O SER – H. Moreno R.* – Tradução de
Wilson Coêlho
Toda filosofia que aspira a ter validade e universalidade
deve ser um pensamento a partir de uma situação, uma reflexão da realidade da
qual o homem em particular faz parte; no nosso caso, a partir da situação
indígena de Chimborazo, uma realidade em que cada comunidade vive, sofre,
desfruta e tenta mudar. Ou seja, buscamos uma filosofia que, sendo expressão de
um mundo cultural concreto, descubra seu "próprio estar sendo assim",
dentro de um contexto, neste caso equatoriano e latino-americano; que, em
última análise, nos ajuda a descobrir o que somos e as circunstâncias em que somos.
Uma parte importante do nosso mundo histórico cultural, que
marca uma certa característica constitutiva (em suma, o substrato comum e
último de toda a realidade latino-americana), parece ser o mundo nativo
descrito no capítulo anterior com toda a sua complexidade histórica, sua visão
mítico-mágica do mundo, ainda em vigor no ser cultural dos indígenas, com todas
as suas virtualidades e defeitos, com todos os ultrajes e sobreposições
culturais.
Dizemos que existe um estar sendo assim**, pertencente ao
latino-americano e oculto nas entranhas dos indígenas, não reconhecido como tal
pelos filósofos europeus em particular, e pela civilização ocidental em geral.
Até hoje era praticamente impossível alcançar o mundo interior dos indígenas
latino-americanos e, no nosso caso específico, dos indígenas de Chimborazo.
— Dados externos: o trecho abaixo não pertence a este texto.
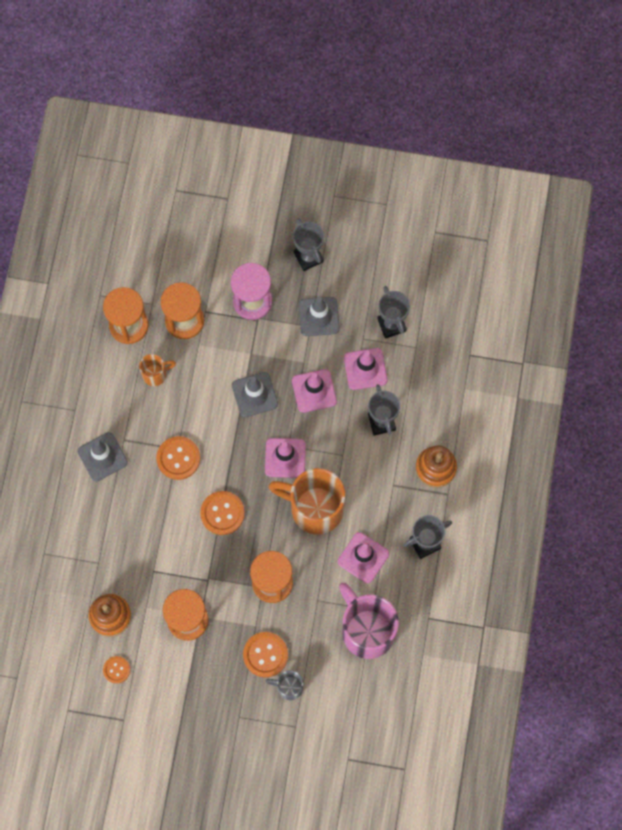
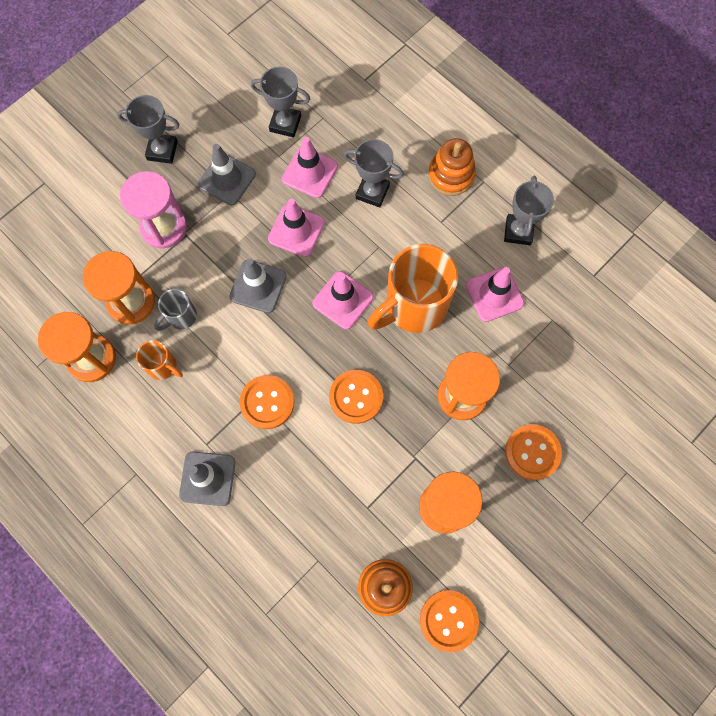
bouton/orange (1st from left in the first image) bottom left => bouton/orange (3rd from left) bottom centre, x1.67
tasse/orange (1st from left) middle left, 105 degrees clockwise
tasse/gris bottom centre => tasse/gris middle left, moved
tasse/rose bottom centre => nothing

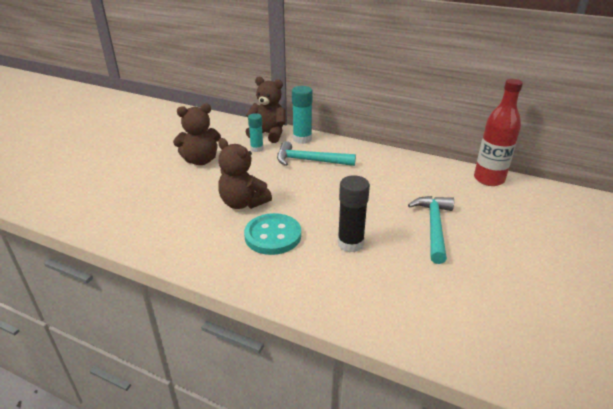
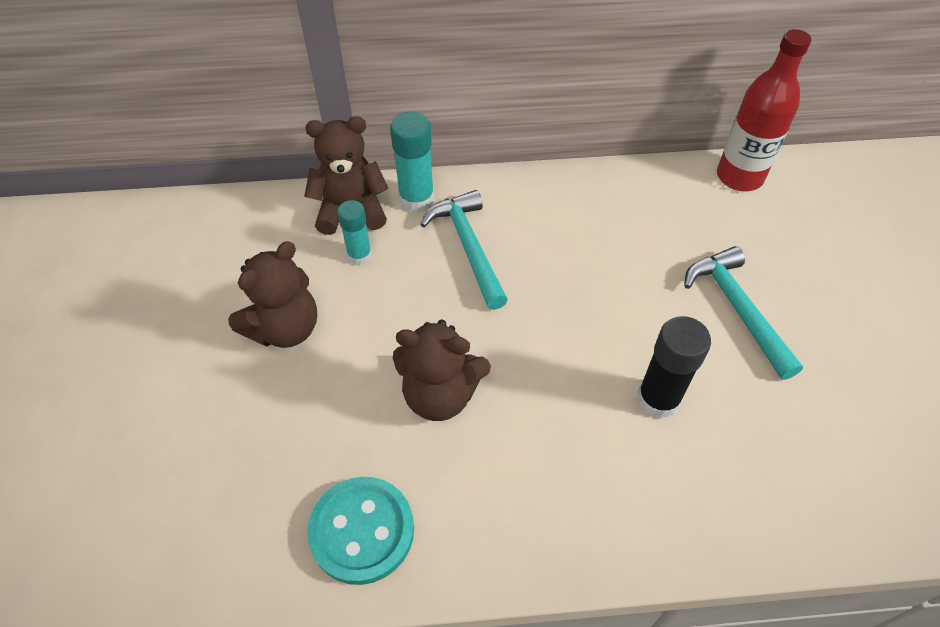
bouton/turquoise centre => bouton/turquoise bottom centre, moved
marteau/turquoise (1st from left) centre, 90 degrees clockwise

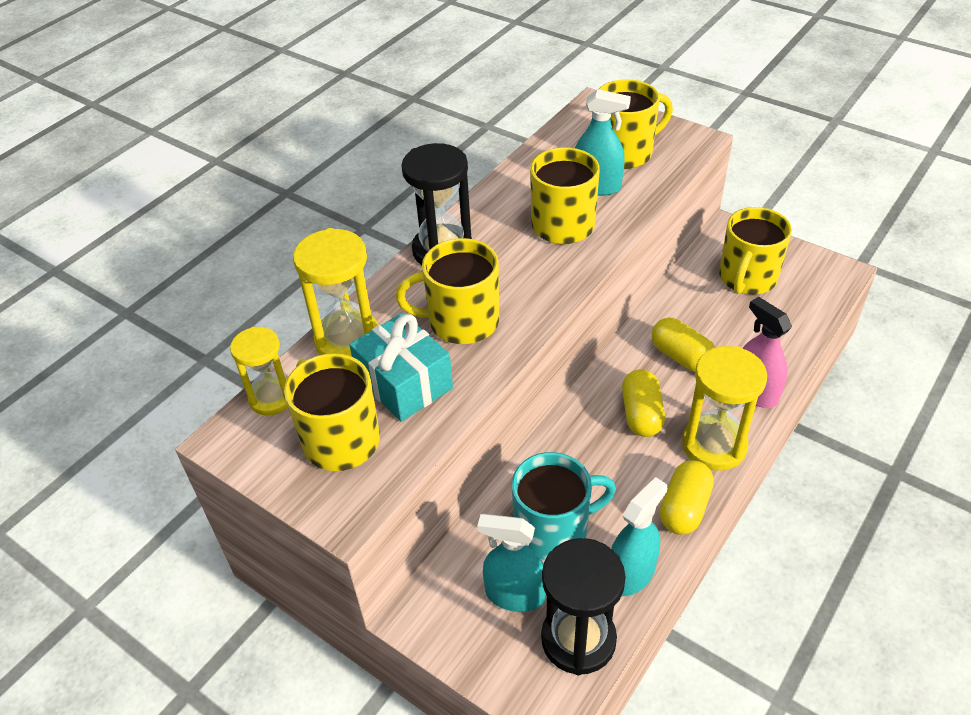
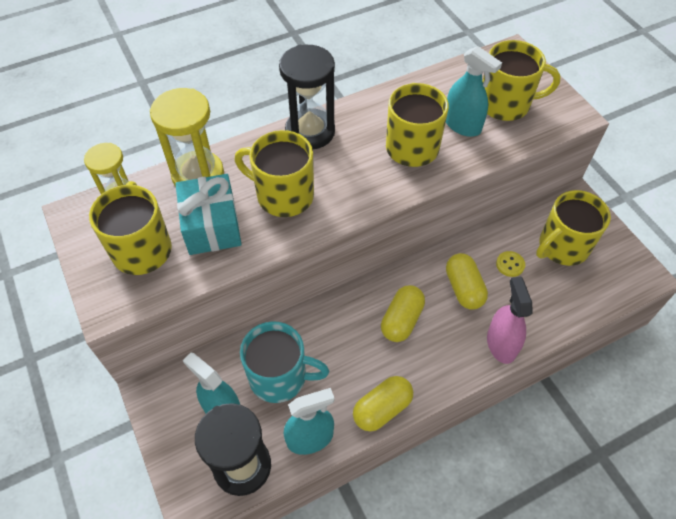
sablier/jaune (3rd from left) middle right => nothing
nothing => bouton/jaune middle right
Essa impossibilidade de se chegar à realidade indígena como
uma realidade autêntica se deve ao fato de o índio ter sido considerado pelo
europeu como alijado do ser, marginalizado dele, humilhado, até certo ponto
considerado como não ser, porque não é como o europeu, considerado este como o
único modelo de ser.
Além disso, dentro do mundo latino-americano, o ser indígena
até recentemente nem sequer fazia parte do povo, estava fora dele como um pária
desta sociedade pró-europeia e pró-cristã, negando-lhe todos os tipos de
direitos, mas impondo-lhe todos os tipos de deveres e obrigações.
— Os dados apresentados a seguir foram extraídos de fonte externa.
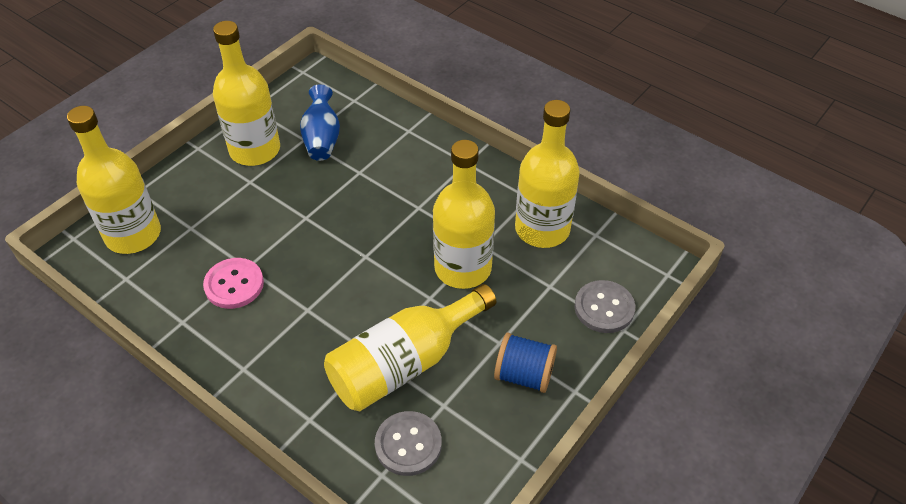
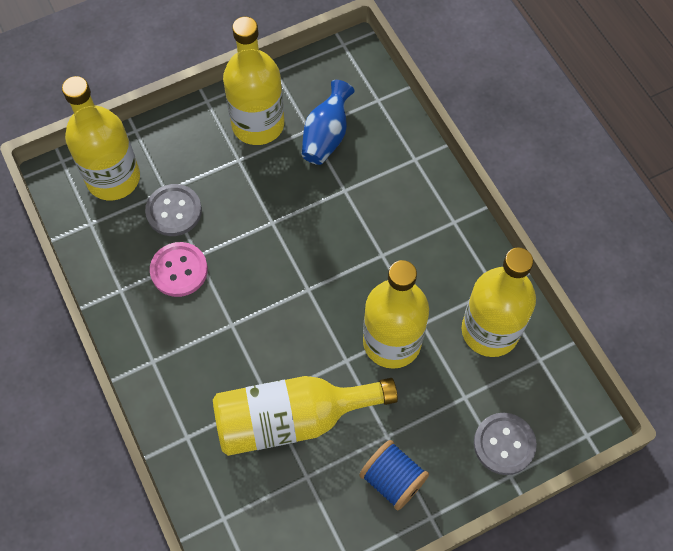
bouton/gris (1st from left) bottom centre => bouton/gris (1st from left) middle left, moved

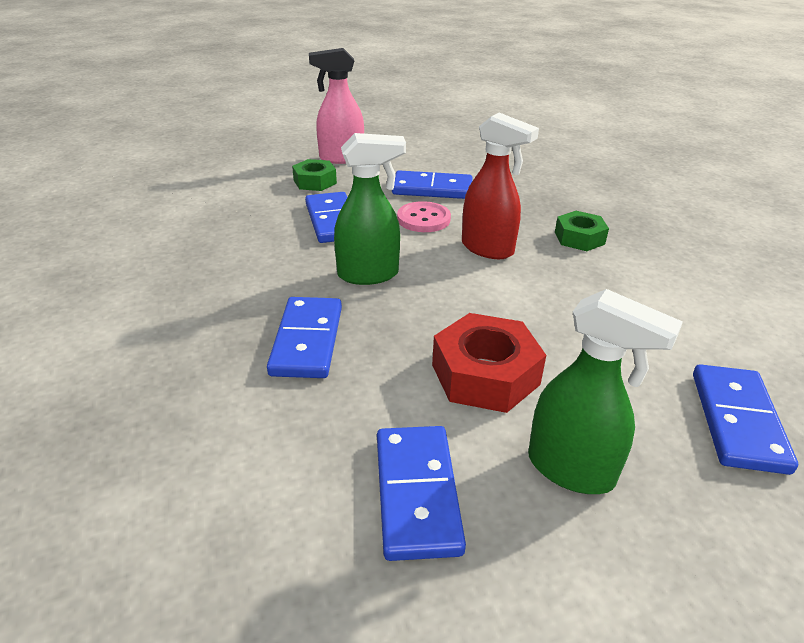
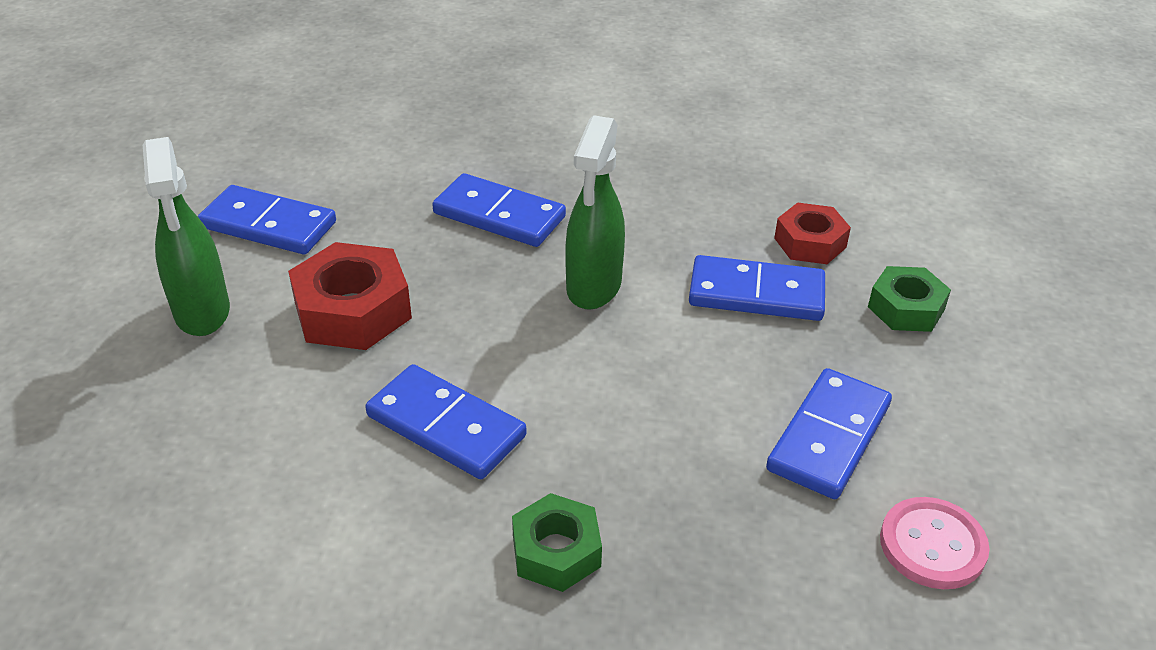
vaporisateur/rose top centre => nothing
bouton/rose centre => bouton/rose bottom right, moved
vaporisateur/rouge top centre => nothing
vaporisateur/vert (2nd from left in the first image) middle right => vaporisateur/vert (1st from left) middle left, 75 degrees counterclockwise
domino/bleu (5th from left in the first image) middle right => domino/bleu (2nd from left) centre, moved
nothing => écrou/rouge (2nd from left) middle right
Desde a exterioridade do ser, no qual ele tem sido inserido, será
afirmado agora o próprio ser do indígena, que ao mesmo tempo é o substrato
básico do que o ser latino-americano poderia ser. Tomar essa atitude significa,
para usar os termos de Dussel, "sair da situação dos oprimidos em uma
cultura de silêncio, da adesão culpada, com vida, pensamento e palavras, a uma
autodomesticação para que outros possam colher os benefícios da opressão".
(Dussel; 1971: 27).
Isso leva a uma dupla superação: do universalismo abstrato da
filosofia europeia moderna, ideologia das ideologias que justificam a vontade
de poder que os países do centro exercem sobre a periferia mundial; e o
populismo ingênuo, dos métodos imitativos de outros horizontes políticos e não propriamente
latino-americanos. Só assim podemos esclarecer as categorias que permitem que
as nações latino-americanas e as classes dependentes e dominadas se libertem da
"opressão do ser, como fundamento do sistema mundial vigente, nacional e
neocolonial" (Dussel; 1975: 221).
A partir dessa visão temos que interpretar o ser do indígena.
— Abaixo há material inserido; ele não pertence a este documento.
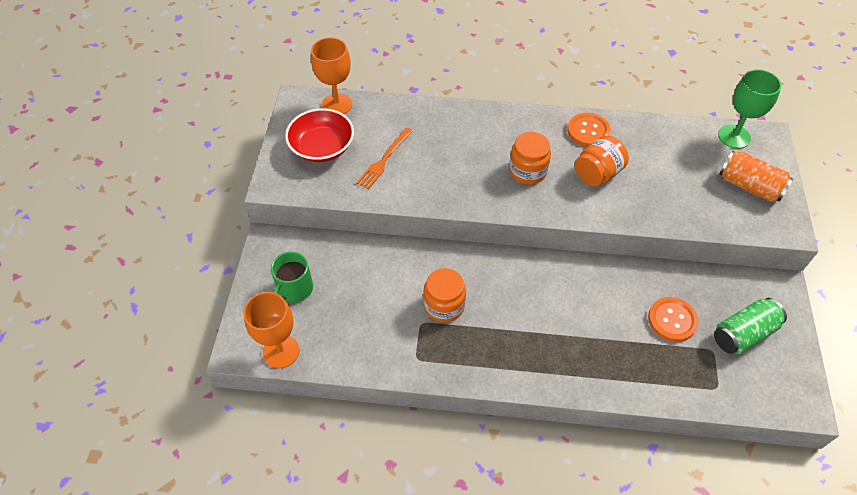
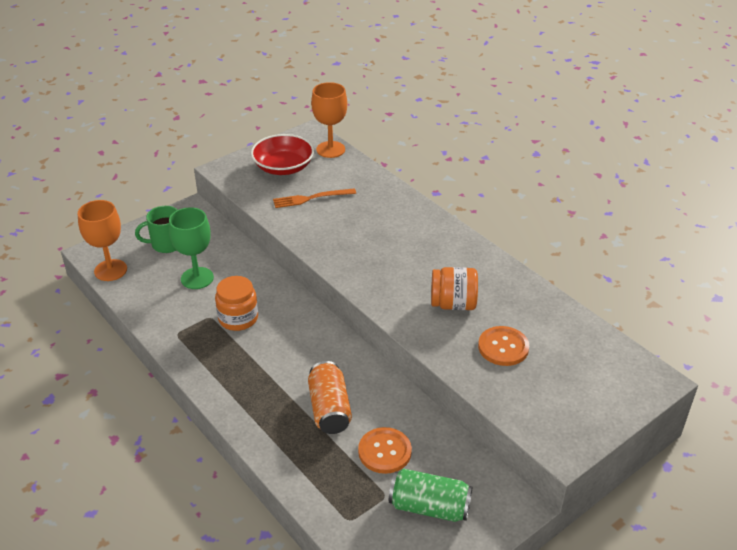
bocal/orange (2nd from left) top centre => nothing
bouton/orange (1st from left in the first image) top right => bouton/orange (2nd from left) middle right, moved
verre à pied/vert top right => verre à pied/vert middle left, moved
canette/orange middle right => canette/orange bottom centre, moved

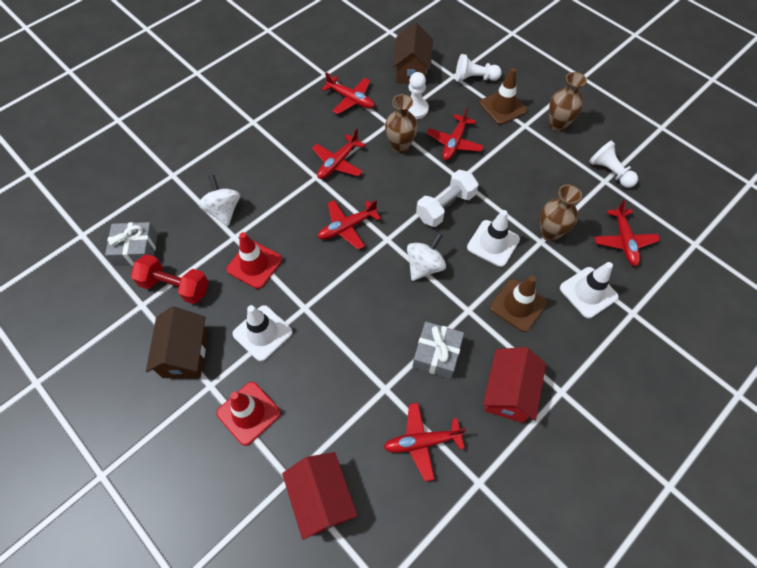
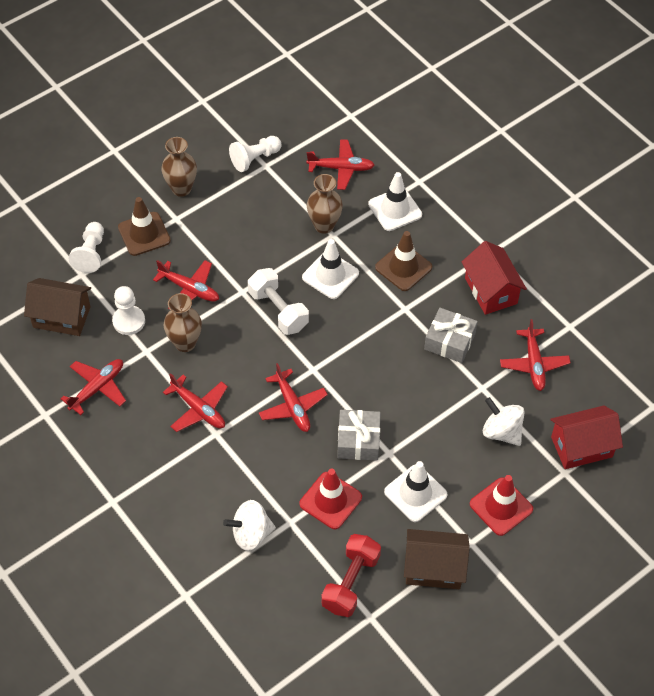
cadeau/gris (1st from left) middle left => cadeau/gris (1st from left) centre, moved
toupie/blanc (2nd from left) centre => toupie/blanc (2nd from left) middle right, moved
maison/rouge (2nd from left in the first image) bottom right => maison/rouge (1st from left) middle right, 45 degrees clockwise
Não podemos repetir servilmente as mesmas categorias usadas
pelo pensamento europeu, mas devemos partir de todo o grande substrato
mítico-mágico do passado indígena, de toda a complexidade histórica e dos
repetidos processos de adaptação que os indígenas tiveram que adotar para
continuar subsistindo e continuar a manter de alguma maneira sua própria
identidade.
A filosofia do ser europeu não só condenou a não ser tudo o
que não se enquadra na sua compreensão ontológica, como com esta mesma situação
a reduziu a ser de e para outro. Mas esse "não-ser" que o indígena
foi condenado, precisamente, torna-se o ponto de partida de seu pensamento e
afirmação de seu próprio ser. Propõe-se assim uma metafísica do homem,
concreta, relativo-absoluta, capaz de exprimir a sua própria substantividade, a
sua liberdade e a sua responsabilidade. Em suma, isso significa estabelecer uma
opção-ético-política em favor da periferia oprimida, sendo seu principal
representante o indígena de estatura, que parte da única coisa real: seu
simples ser assim".
*MORENO R., Hugo O. Introducción a la Filosofia Indígena.
Riobamba: Pontificia Universidad Catolica del Ecuador, 1983, pp. 106-108.
** Estar sendo assim: É um conceito tomado emprestado de
Carlos Cullen, em sua obra "Fenomenologia da Crise Moral". É a
relação imediata da autoconsciência-nação consigo mesma. É a racionalidade da
vida. É a razão dos povos que está meramente lá.